I have only seen two crosswalks so far during my time here. In both cases, the crosswalks were marked very clearly on the street, and there are little boxes with red and green flashing men - red meaning stop, and green meaning walk. However, there are no traffic lights to enforce these little boxes, and no buttons to signal that there is someone waiting to walk. As far as I can tell, they change from red to green and back to red again completely at random, and the cars pay them absolutely no heed. I am convinced that they have been installed as a security blanket for westerners. Even if they prove to be no use at all, it makes us feel better to cross the street with the knowledge the little green man says that it is alright that we do so.

So, basically, anytime I walk anywhere, I have no choice but to throw myself into this rather perilous situation.

Everyday on my way to work, I must cross the intersection of Harry Thuku Road and University Way twice - once going there, and once coming back. In both cases, it is necessary for me to do so during rush hour. Basically, there is a large traffic circle in university way, and Harry Thuku road runs through it. Crossing the street requires four mad dashes across oncoming traffic. It is in this situation that my knowledge of game theory has become useful. I never cross the street by myself. I will wait on the corner until at least one other person is standing beside me, waiting to cross the street. When that person walks, I walk as well. I make sure to put that person on the side closest to the oncoming traffic with the idea that if a car hits one person, they may stop therefore sparing the walkers in the middle or opposite edge of the group.

On a completely different note, it's nice being around when there are other researchers around. One of the other graduate students is renting a studio apartment as he's going to be here for quite some time. He invited me over yesterday for dinner, and we may be going out on Thursday night when another of his friends are getting in. I can only hope that there will be other researches in the other places that I am going during this trip.

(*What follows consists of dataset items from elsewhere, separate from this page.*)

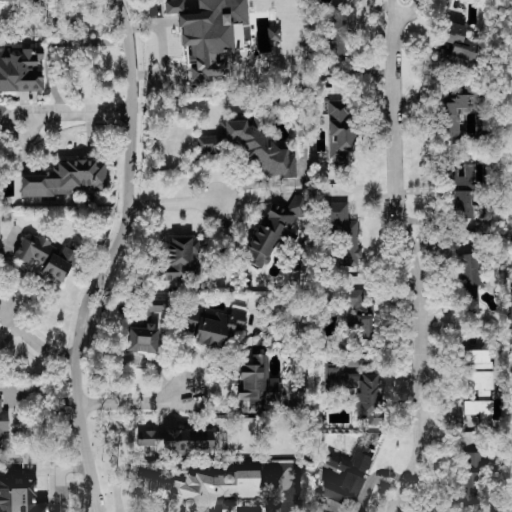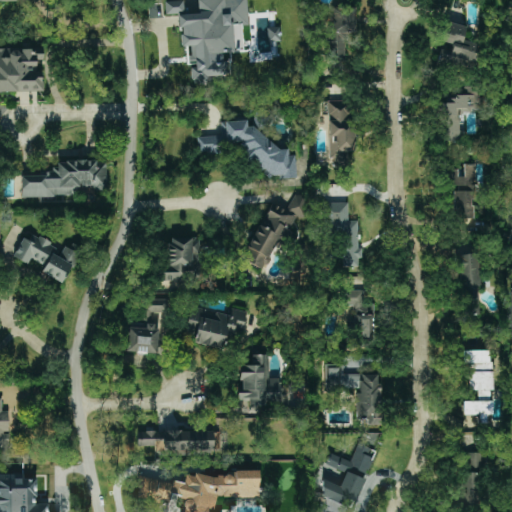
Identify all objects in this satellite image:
building: (6, 0)
building: (173, 7)
building: (273, 34)
building: (212, 37)
building: (456, 47)
building: (20, 69)
road: (72, 112)
building: (454, 114)
building: (340, 128)
building: (208, 144)
building: (257, 149)
building: (462, 176)
building: (64, 179)
road: (173, 205)
building: (462, 205)
building: (271, 232)
building: (343, 232)
building: (47, 256)
road: (409, 257)
road: (112, 258)
building: (180, 259)
building: (469, 284)
building: (510, 309)
building: (360, 313)
building: (214, 325)
building: (146, 328)
road: (34, 345)
building: (475, 359)
building: (481, 383)
building: (358, 390)
road: (131, 405)
building: (477, 409)
building: (4, 428)
building: (178, 442)
building: (474, 460)
building: (348, 476)
building: (202, 489)
building: (467, 490)
building: (19, 495)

Finally, it looks like I might be going to those other places sooner that I expected. Research is going well and it looks like I'm going to be finished very early. It makes me feel like there is something wrong with me. I am too quick. I am too efficient. Why does it take everyone else weeks and weeks to finish similar projects? Perhaps I am a superhuman - the equivalent of the scientist superhero.

Okay, maybe not.

PS: I would have updated yesterday, but the internet was clearly broken. I tried three different internet cafes, and it was broken everywhere. Such is life here in Africa. At least we haven't lost electricity for more than a few hours yet.